In any case, medical debt is on the rise and collection agencies are becoming increasingly aggressive in pursuing debtors.
The Commonwealth Fund, a private foundation that sponsors health care research, estimates that 22 million Americans were contacted by collection agencies for unpaid medical bills in 2005. That increased to 30 million Americans in 2010. – March 2012, USA Today
As the article in USA Today points out, credit may be wrecked even when medical debt is paid. Slow and late payments can stay on records for seven years, and as much as ten if there is a judgment involved. There is also a valid and growing concern that collection agencies are misusing the court system to have debtors thrown in jail, adding the element of warrants and jail time to people’s background checks which, like poor credit, may diminish their future employment and housing opportunities. Poverty by itself is a vicious cycle that is difficult to escape. Adding collections, garnishments, judgments, bad credit, and arrests to the list of obstacles can make it nearly impossible. In the bigger picture, it would seem to do more harm to our economy and social structure to keep people locked in the cycle of medical debt for years on end, rather than to offer them a real solution.
Despite receiving tax exemptions to care for the uninsured and poor, some hospitals have gone so far as to sue these patients for what they are owed. Others, as noted, turn their debts over to collection agencies. In the mix are the outside services which are not given the same exemptions, and which aren’t subject to the same guidelines.
The result of all of this is that both patients and the medical care industry are suffering, while collection agencies are growing richer. By 2007, the number of collection agents had doubled from the early 1990s, while industry revenue tripled to $15 billion (on $40 billion in collected debt).

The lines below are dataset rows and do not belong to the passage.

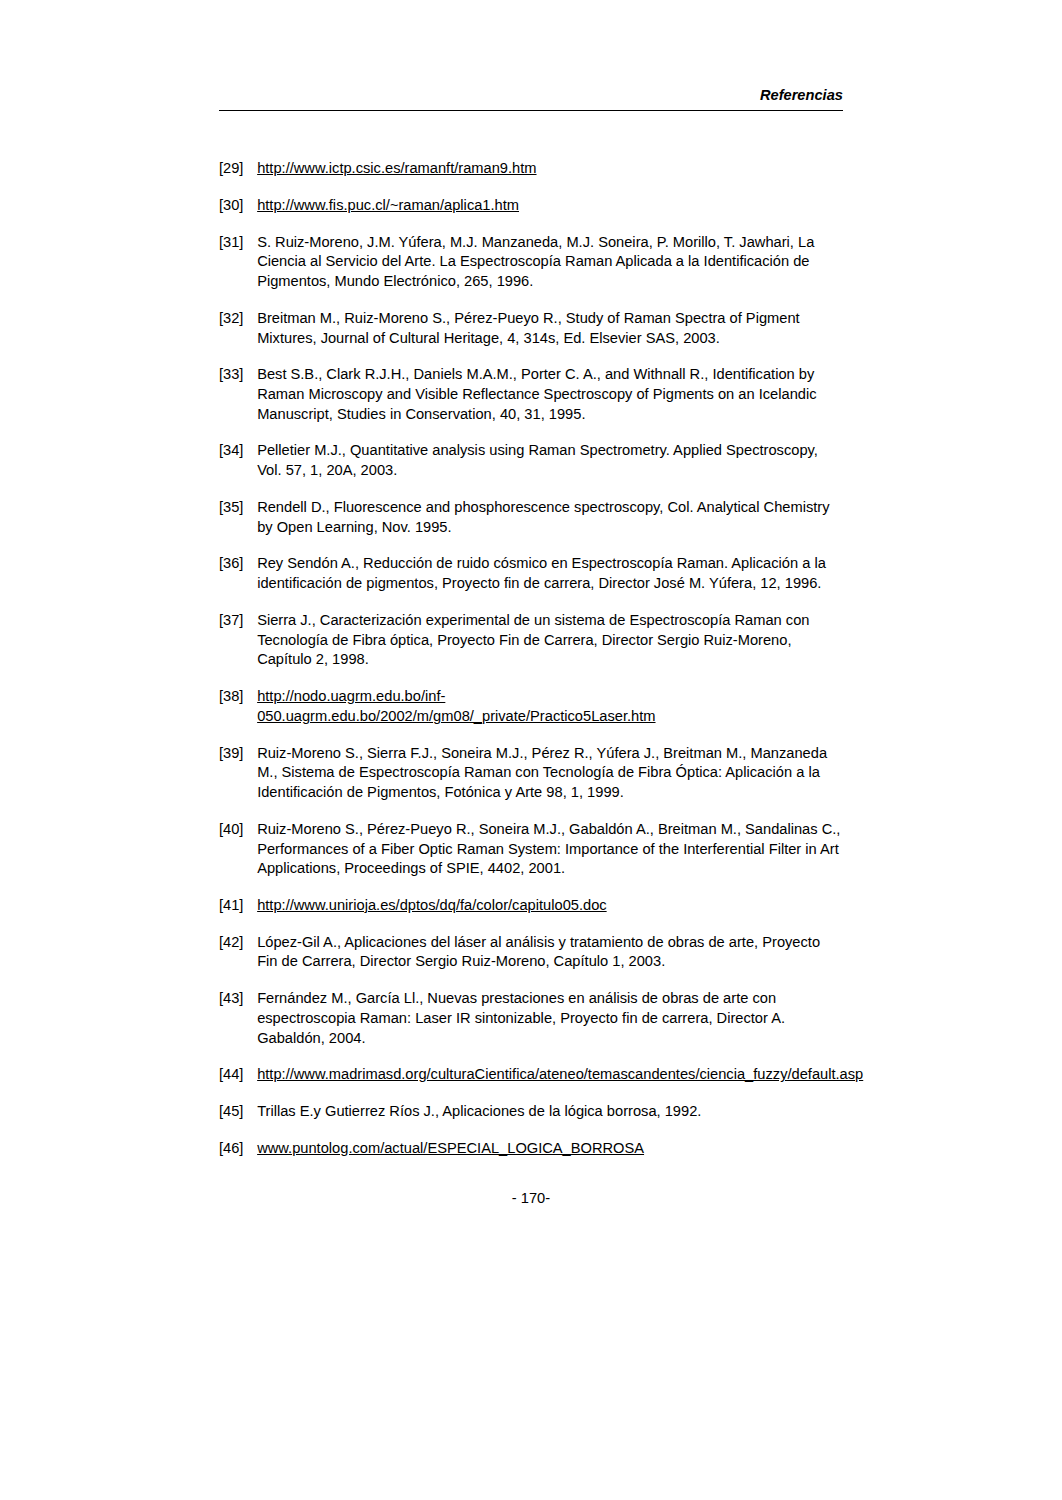Referencias
[29] http://www.ictp.csic.es/ramanft/raman9.htm
[30] http://www.fis.puc.cl/~raman/aplica1.htm
[31] S. Ruiz-Moreno, J.M. Yúfera, M.J. Manzaneda, M.J. Soneira, P. Morillo, T. Jawhari, La Ciencia al Servicio del Arte. La Espectroscopía Raman Aplicada a la Identificación de Pigmentos, Mundo Electrónico, 265, 1996.
[32] Breitman M., Ruiz-Moreno S., Pérez-Pueyo R., Study of Raman Spectra of Pigment Mixtures, Journal of Cultural Heritage, 4, 314s, Ed. Elsevier SAS, 2003.
[33] Best S.B., Clark R.J.H., Daniels M.A.M., Porter C. A., and Withnall R., Identification by Raman Microscopy and Visible Reflectance Spectroscopy of Pigments on an Icelandic Manuscript, Studies in Conservation, 40, 31, 1995.
[34] Pelletier M.J., Quantitative analysis using Raman Spectrometry. Applied Spectroscopy, Vol. 57, 1, 20A, 2003.
[35] Rendell D., Fluorescence and phosphorescence spectroscopy, Col. Analytical Chemistry by Open Learning, Nov. 1995.
[36] Rey Sendón A., Reducción de ruido cósmico en Espectroscopía Raman. Aplicación a la identificación de pigmentos, Proyecto fin de carrera, Director José M. Yúfera, 12, 1996.
[37] Sierra J., Caracterización experimental de un sistema de Espectroscopía Raman con Tecnología de Fibra óptica, Proyecto Fin de Carrera, Director Sergio Ruiz-Moreno, Capítulo 2, 1998.
[38] http://nodo.uagrm.edu.bo/inf-
050.uagrm.edu.bo/2002/m/gm08/_private/Practico5Laser.htm
[39] Ruiz-Moreno S., Sierra F.J., Soneira M.J., Pérez R., Yúfera J., Breitman M., Manzaneda M., Sistema de Espectroscopía Raman con Tecnología de Fibra Óptica: Aplicación a la Identificación de Pigmentos, Fotónica y Arte 98, 1, 1999.
[40] Ruiz-Moreno S., Pérez-Pueyo R., Soneira M.J., Gabaldón A., Breitman M., Sandalinas C., Performances of a Fiber Optic Raman System: Importance of the Interferential Filter in Art Applications, Proceedings of SPIE, 4402, 2001.
[41] http://www.unirioja.es/dptos/dq/fa/color/capitulo05.doc
[42] López-Gil A., Aplicaciones del láser al análisis y tratamiento de obras de arte, Proyecto Fin de Carrera, Director Sergio Ruiz-Moreno, Capítulo 1, 2003.
[43] Fernández M., García Ll., Nuevas prestaciones en análisis de obras de arte con espectroscopia Raman: Laser IR sintonizable, Proyecto fin de carrera, Director A. Gabaldón, 2004.
[44] http://www.madrimasd.org/culturaCientifica/ateneo/temascandentes/ciencia_fuzzy/default.asp
[45] Trillas E.y Gutierrez Ríos J., Aplicaciones de la lógica borrosa, 1992.
[46] www.puntolog.com/actual/ESPECIAL_LOGICA_BORROSA
- 170-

So, no, emergency rooms are not the answer for America’s sick and uninsured. The illness that’s treated today should not result in years of financial consequences, which not only affects individuals, but society as a whole. To what end is a culture that binds people to medical debt in ways that may cost them their homes, jobs, and futures? To what end is a medical system that only increases the need for shelters, welfare, and other social services — while burdening the healthcare industry with millions of dollars in extra costs? An America that grows poverty is not as valuable as an America that grows potential. Anyone who would argue against that is as short-sighted as they are unreasonable.